I was very impressed with the Judge’s decision. It showed common sense and a perceptive understanding of the best interests of the children. Children caught between separating parents, each seeking an interim Order that the Judge award them custody of the children, and exclusive occupancy of the family home. Rather than awarding custody of the children to one of the parents over the other, the Supreme Court Judge decided, in view of her finding that both parents were caring parents, to make a “shared parenting” Order.
The Order provided each of the parents with equal access to the children in the family home, rather than the usual arrangement whereby children are transported either to, or from, the residences of both parents. When one parent was exercising access to the children in the family residence for one-half the week, the other parent would be required to vacate the residence and live elsewhere. In effect, the children would benefit from the stability and consistency of remaining in the family residence while the parents would come and go during periods of access.
Regular readers of this column will know that I have often criticized the adversarial, winner take all approach encouraged in most family law proceedings, particularly where parents are battling over issues of custody. The winner is deemed to be the parent awarded custody and primary residence of the children.
For those unfortunate souls familiar with such proceedings there are few events which are more stressful and discouraging, or ultimately more harmful to the children. No doubt the stress and frustration is compounded by the fact that the current family law system encourages each parent to disparage the parenting abilities of the other while emphasizing their own superior parenting abilities.
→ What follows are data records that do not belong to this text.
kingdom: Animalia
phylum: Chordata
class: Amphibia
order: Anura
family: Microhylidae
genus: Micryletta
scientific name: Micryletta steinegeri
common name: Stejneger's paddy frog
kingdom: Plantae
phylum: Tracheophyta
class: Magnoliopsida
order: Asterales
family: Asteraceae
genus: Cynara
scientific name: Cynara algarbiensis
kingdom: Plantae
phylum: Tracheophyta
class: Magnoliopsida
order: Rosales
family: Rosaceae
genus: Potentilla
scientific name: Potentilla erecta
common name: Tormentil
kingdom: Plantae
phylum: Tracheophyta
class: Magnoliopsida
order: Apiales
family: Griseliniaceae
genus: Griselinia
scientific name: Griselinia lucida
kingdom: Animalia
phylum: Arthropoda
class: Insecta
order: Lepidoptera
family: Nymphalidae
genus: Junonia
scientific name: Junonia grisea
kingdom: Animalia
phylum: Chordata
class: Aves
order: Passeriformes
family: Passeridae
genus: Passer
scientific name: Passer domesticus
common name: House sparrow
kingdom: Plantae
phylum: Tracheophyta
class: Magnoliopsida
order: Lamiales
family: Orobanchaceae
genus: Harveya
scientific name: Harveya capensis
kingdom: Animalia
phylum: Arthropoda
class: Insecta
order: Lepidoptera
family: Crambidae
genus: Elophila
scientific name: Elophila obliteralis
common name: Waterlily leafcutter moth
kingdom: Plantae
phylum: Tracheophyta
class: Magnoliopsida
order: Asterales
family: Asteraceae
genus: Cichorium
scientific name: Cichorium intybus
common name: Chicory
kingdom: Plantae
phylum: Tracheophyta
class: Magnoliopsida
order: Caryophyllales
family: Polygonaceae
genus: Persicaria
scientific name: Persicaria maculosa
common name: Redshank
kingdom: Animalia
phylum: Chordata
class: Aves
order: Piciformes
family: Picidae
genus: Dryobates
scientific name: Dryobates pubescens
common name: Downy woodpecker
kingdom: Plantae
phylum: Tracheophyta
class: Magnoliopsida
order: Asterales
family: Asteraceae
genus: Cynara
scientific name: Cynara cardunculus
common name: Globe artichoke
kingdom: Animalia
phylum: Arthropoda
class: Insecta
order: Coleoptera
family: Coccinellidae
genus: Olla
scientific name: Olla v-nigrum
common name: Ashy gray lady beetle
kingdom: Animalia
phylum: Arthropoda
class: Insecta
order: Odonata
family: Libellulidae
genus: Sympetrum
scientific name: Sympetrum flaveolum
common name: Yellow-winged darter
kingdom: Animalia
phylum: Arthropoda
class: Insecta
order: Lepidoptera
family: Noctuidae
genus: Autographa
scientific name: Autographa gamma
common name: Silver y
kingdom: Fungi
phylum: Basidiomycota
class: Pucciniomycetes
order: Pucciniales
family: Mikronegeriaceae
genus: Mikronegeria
All done in an effort to convince the Judge that one parent is more deserving of custody of the children than the other. A decision which typically destroys or at the very least, severely damages the relationship of the children to the “losing” parent, relegated to the role of the “access” parent.
This recent “shared parenting” decision, made in a case where I represented one of the parents, offers at least some hope that courts will strive to ensure that children continue to benefit equally from the involvement of two loving and responsible parents. Unfortunately, as I mentioned in a previous column, the Federal Government recently announced that it does not intend at this time to implement changes to the Divorce Act which would require Judges to make shared parenting Orders, in most circumstances.
While the Federal Government continues to drag it’s heels to implement “shared parenting” as the new parenting status quo, let’s hope that more Judges reject the old stereotypes, and adopt a more enlightened approach to child custody. After all, our children deserve nothing less.